==== SUPPLIED ENTRIES

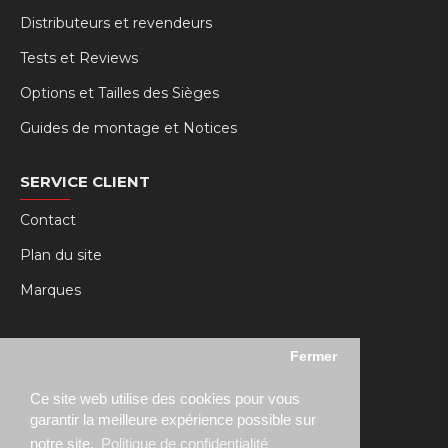
Distributeurs et revendeurs
Tests et Reviews
Options et Tailles des Sièges
Guides de montage et Notices
SERVICE CLIENT
Contact
Plan du site
Marques
MY RSEAT
Fermer
Mon compte
Ce site web utilise des cookies pour vous
Historique des commandes
garantir la meilleure expérience possible sur
notre site.
Politique de confidentialité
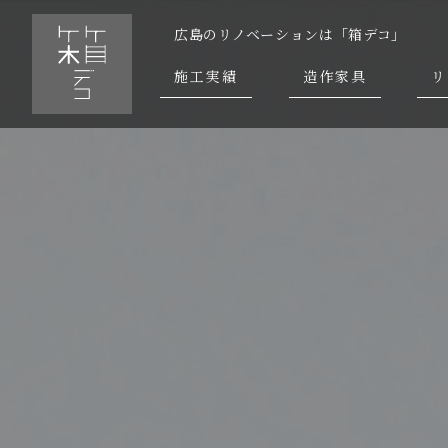
広島のリノベーションは「箱デコ」
施工実績
造作家具
リ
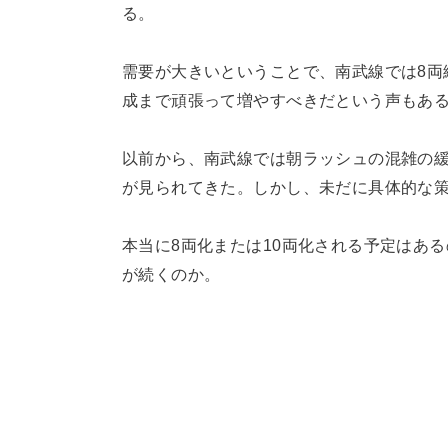
る。
需要が大きいということで、南武線では8両
成まで頑張って増やすべきだという声もあ
以前から、南武線では朝ラッシュの混雑の緩
が見られてきた。しかし、未だに具体的な
本当に8両化または10両化される予定はあ
が続くのか。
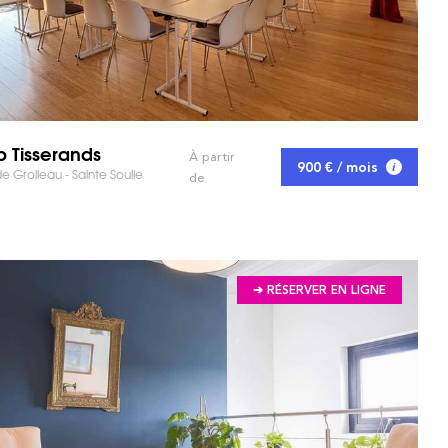
 Tisserands
À partir
900 € / mois
e Grolleau - Sainte Soulle
 MARCHÉ ET GAGNEZ DU TEMPS !
de
➔ RÉSERVER EN LIGNE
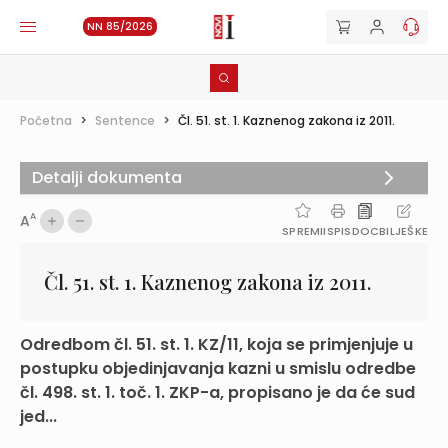
NN 85/2026
Početna
>
Sentence
>
Čl. 51. st. 1. Kaznenog zakona iz 2011.
Detalji dokumenta
A
A
SPREMI
ISPIS
DOC
BILJEŠKE
Čl. 51. st. 1. Kaznenog zakona iz 2011.
Odredbom čl. 51. st. 1. KZ/11, koja se primjenjuje u
postupku objedinjavanja kazni u smislu odredbe
čl. 498. st. 1. toč. 1. ZKP-a, propisano je da će sud
jed...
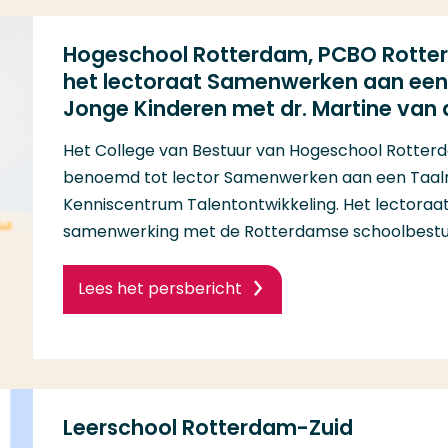
Hogeschool Rotterdam, PCBO Rotte
het lectoraat Samenwerken aan een
Jonge Kinderen met dr. Martine van de
Het College van Bestuur van Hogeschool Rotterda
benoemd tot lector Samenwerken aan een Taalri
Kenniscentrum Talentontwikkeling. Het lectoraat
samenwerking met de Rotterdamse schoolbestu
Lees het persbericht
Leerschool Rotterdam-Zuid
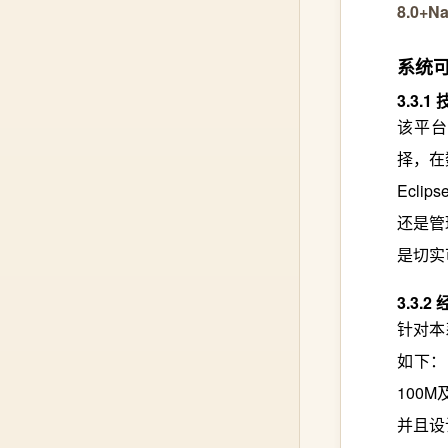
8.0+Na
系统
3.3.1
该平台
择，在
Ecl
还是管
是切实
3.3.2
针对本
如下：
100
并且设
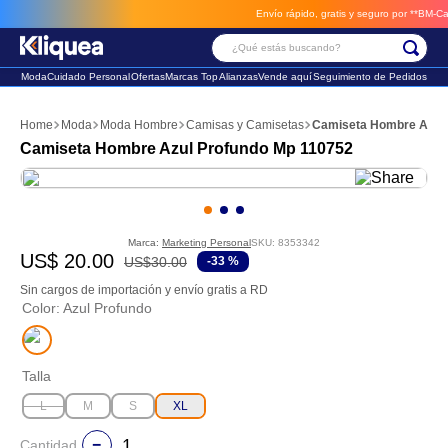
Envío rápido, gratis y seguro por **BM-Cargo
¿Qué estás buscando?
Moda
Cuidado Personal
Ofertas
Marcas Top
Alianzas
Vende aquí
Seguimiento de Pedidos
Términos Más Buscados
Moda
Moda Hombre
Camisas y Camisetas
Camiseta Hombre Azul 
1
.
chaleco
Camiseta Hombre Azul Profundo Mp 110752
2
.
sandalia
3
.
futbol
Marca:
Marketing Personal
SKU
:
8353342
US$
20
.
00
US$
30
.
00
-
33 %
Sin cargos de importación y envío gratis a RD
Color
:
Azul Profundo
Talla
L
M
S
XL
Cantidad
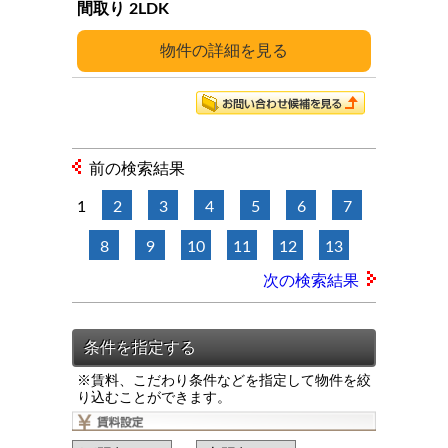
2LDK
詳細
前の検索結果
1
2
3
4
5
6
7
8
9
10
11
12
13
次の検索結果
※賃料、こだわり条件などを指定して物件を絞
り込むことができます。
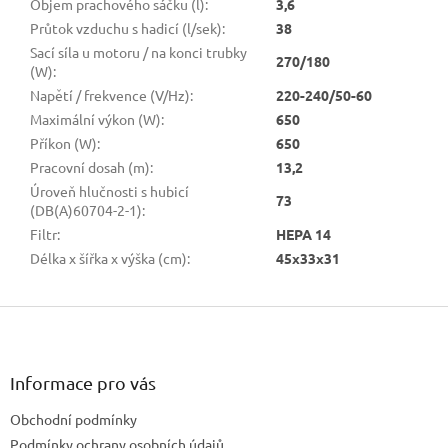
Objem prachového sáčku (l)
:
3,6
Průtok vzduchu s hadicí (l/sek)
:
38
Sací síla u motoru / na konci trubky
270/180
(W)
:
Napětí / frekvence (V/Hz)
:
220-240/50-60
Maximální výkon (W)
:
650
Příkon (W)
:
650
Pracovní dosah (m)
:
13,2
Úroveň hlučnosti s hubicí
73
(DB(A)60704-2-1)
:
Filtr
:
HEPA 14
Délka x šířka x výška (cm)
:
45x33x31
Z
á
p
a
Informace pro vás
t
Obchodní podmínky
í
Podmínky ochrany osobních údajů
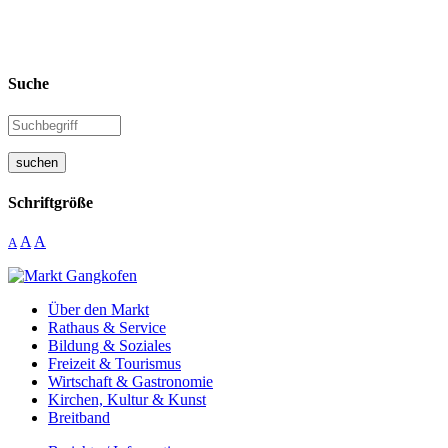
Suche
suchen
Schriftgröße
A
A
A
Über den Markt
Rathaus & Service
Bildung & Soziales
Freizeit & Tourismus
Wirtschaft & Gastronomie
Kirchen, Kultur & Kunst
Breitband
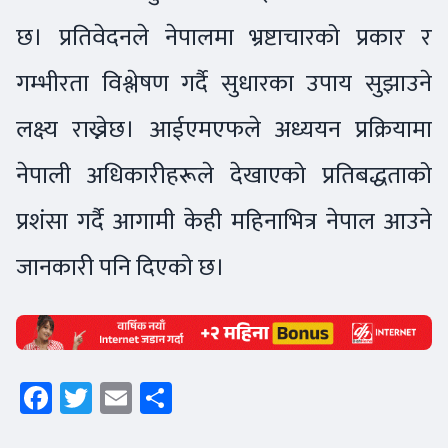
छ। प्रतिवेदनले नेपालमा भ्रष्टाचारको प्रकार र
गम्भीरता विश्लेषण गर्दै सुधारका उपाय सुझाउने
लक्ष्य राख्नेछ। आईएमएफले अध्ययन प्रक्रियामा
नेपाली अधिकारीहरूले देखाएको प्रतिबद्धताको
प्रशंसा गर्दै आगामी केही महिनाभित्र नेपाल आउने
जानकारी पनि दिएको छ।
Facebook
Twitter
Email
Share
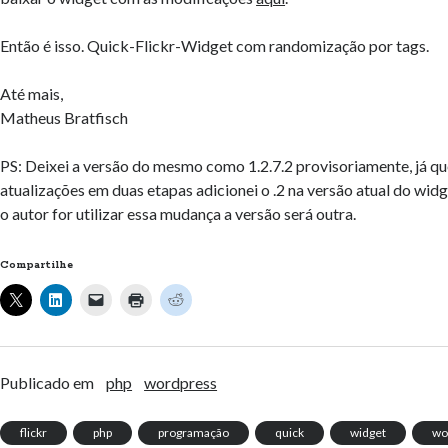
Então é isso. Quick-Flickr-Widget com randomização por tags.
Até mais,
Matheus Bratfisch
PS: Deixei a versão do mesmo como 1.2.7.2 provisoriamente, já que
atualizações em duas etapas adicionei o .2 na versão atual do wid
o autor for utilizar essa mudança a versão será outra.
Compartilhe
Publicado em
php
wordpress
flickr
php
programação
quick
widget
wo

========

* **EXERCISE PROMPT**:
Scan the listing for the string "Azul" and copy every line that carries it.

* **ANSWER TO THIS TASK**:
Camiseta Hombre Azul 
Camiseta Hombre Azul Profundo Mp 110752
Azul Profundo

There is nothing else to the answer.